Texto del Evangelio (Mt 8,5-11): En aquel
tiempo, habiendo entrado Jesús en Cafarnaúm, se le acercó un centurión y le
rogó diciendo: «Señor, mi criado yace en casa paralítico con terribles
sufrimientos». Dícele Jesús: «Yo iré a curarle». Replicó el centurión: «Señor,
no soy digno de que entres bajo mi techo; basta que lo digas de palabra y mi
criado quedará sano. Porque también yo, que soy un subalterno, tengo soldados a
mis órdenes, y digo a éste: ‘Vete’, y va; y a otro: ‘Ven’, y viene; y a mi
siervo: ‘Haz esto’, y lo hace».
Al
oír esto Jesús quedó admirado y dijo a los que le seguían: «Os aseguro que en
Israel no he encontrado en nadie una fe tan grande. Y os digo que vendrán
muchos de oriente y occidente y se pondrán a la mesa con Abraham, Isaac y Jacob
en el reino de los Cielos».
«Os
aseguro que en Israel no he encontrado en nadie una fe tan grande»
Comentario: Rev. D. Joaquim
MESEGUER García (Rubí, Barcelona, España)
Hoy, Cafarnaúm es
nuestra ciudad y nuestro pueblo, donde hay personas enfermas, conocidas unas,
anónimas otras, frecuentemente olvidadas a causa del ritmo frenético que
caracteriza a la vida actual: cargados de trabajo, vamos corriendo sin parar y
sin pensar en aquellos que, por razón de su enfermedad o de otra circunstancia,
quedan al margen y no pueden seguir este ritmo. Sin embargo, Jesús nos dirá un
día: «Cuanto hicisteis a uno de estos mis hermanos más pequeños, a mí me lo
hicisteis» (Mt 25,40). El gran
pensador Blaise Pascal recoge esta idea cuando afirma que «Jesucristo, en sus
fieles, se encuentra en la agonía de Getsemaní hasta el final de los tiempos».
El centurión de
Cafarnaúm no se olvida de su criado postrado en el lecho, porque lo ama.
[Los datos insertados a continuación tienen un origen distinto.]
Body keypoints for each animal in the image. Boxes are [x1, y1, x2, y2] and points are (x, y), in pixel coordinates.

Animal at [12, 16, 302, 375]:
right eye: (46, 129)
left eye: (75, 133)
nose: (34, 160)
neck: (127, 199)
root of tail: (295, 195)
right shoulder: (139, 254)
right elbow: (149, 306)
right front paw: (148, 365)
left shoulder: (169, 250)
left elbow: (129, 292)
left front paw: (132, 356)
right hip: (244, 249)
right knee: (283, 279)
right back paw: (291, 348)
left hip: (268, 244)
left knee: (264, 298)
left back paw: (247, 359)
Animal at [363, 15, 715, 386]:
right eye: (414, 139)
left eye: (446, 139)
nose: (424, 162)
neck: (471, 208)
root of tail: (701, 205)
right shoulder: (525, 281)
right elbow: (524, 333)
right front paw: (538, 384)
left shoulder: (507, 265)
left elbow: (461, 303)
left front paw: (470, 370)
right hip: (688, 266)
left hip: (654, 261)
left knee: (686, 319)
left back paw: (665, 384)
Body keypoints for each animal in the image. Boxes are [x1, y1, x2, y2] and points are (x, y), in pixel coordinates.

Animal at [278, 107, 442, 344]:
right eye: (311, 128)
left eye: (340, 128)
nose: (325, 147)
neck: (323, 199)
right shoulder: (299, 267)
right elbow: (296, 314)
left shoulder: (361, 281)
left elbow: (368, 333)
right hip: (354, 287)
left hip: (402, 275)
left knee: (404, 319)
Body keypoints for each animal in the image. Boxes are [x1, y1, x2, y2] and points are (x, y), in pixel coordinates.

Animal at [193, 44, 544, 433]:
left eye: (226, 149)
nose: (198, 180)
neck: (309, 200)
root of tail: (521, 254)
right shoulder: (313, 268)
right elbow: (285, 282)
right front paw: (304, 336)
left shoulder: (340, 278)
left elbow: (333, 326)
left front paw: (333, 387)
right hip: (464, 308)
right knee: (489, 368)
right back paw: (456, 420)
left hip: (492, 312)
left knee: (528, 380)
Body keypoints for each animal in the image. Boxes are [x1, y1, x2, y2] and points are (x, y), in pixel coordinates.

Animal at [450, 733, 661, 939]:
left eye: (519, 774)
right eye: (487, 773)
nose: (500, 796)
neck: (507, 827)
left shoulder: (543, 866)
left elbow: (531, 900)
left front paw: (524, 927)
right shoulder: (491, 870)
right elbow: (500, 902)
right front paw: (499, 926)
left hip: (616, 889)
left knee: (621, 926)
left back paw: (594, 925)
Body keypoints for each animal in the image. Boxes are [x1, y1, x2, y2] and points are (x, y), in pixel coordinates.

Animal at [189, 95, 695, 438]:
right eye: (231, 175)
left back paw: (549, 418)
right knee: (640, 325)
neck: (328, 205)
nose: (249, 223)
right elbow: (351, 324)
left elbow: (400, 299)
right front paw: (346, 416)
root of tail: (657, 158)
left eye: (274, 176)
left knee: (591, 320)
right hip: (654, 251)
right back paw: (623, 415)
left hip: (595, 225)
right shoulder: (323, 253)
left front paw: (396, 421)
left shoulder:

A
pesar de ser más poderoso y de tener más autoridad que su siervo, el centurión
agradece todos sus años de servicio y le tiene un gran aprecio. Por esto,
movido por el amor, se dirige a Jesús, y en la presencia del Salvador hace una
extraordinaria confesión de fe, recogida por la liturgia Eucarística: «Señor,
yo no soy digno de que entres en mi casa: di una sola palabra y mi criado
quedará curado» (cf. Mt 8,8). Esta
confesión se fundamenta en la esperanza; brota de la confianza puesta en
Jesucristo, y a la vez también de su sentimiento de indignidad personal, que le
ayuda a reconocer su propia pobreza.
Sólo nos podemos
acercar a Jesucristo con una actitud humilde, como la del centurión. Así
podremos vivir la esperanza del Adviento: esperanza de salvación y de vida, de
reconciliación y de paz. Solamente puede esperar aquel que reconoce su pobreza
y es capaz de darse cuenta de que el sentido de su vida no está en él mismo,
sino en Dios, poniéndose en las manos del Señor. Acerquémonos con confianza a
Cristo y, a la vez, hagamos nuestra la oración del centurión.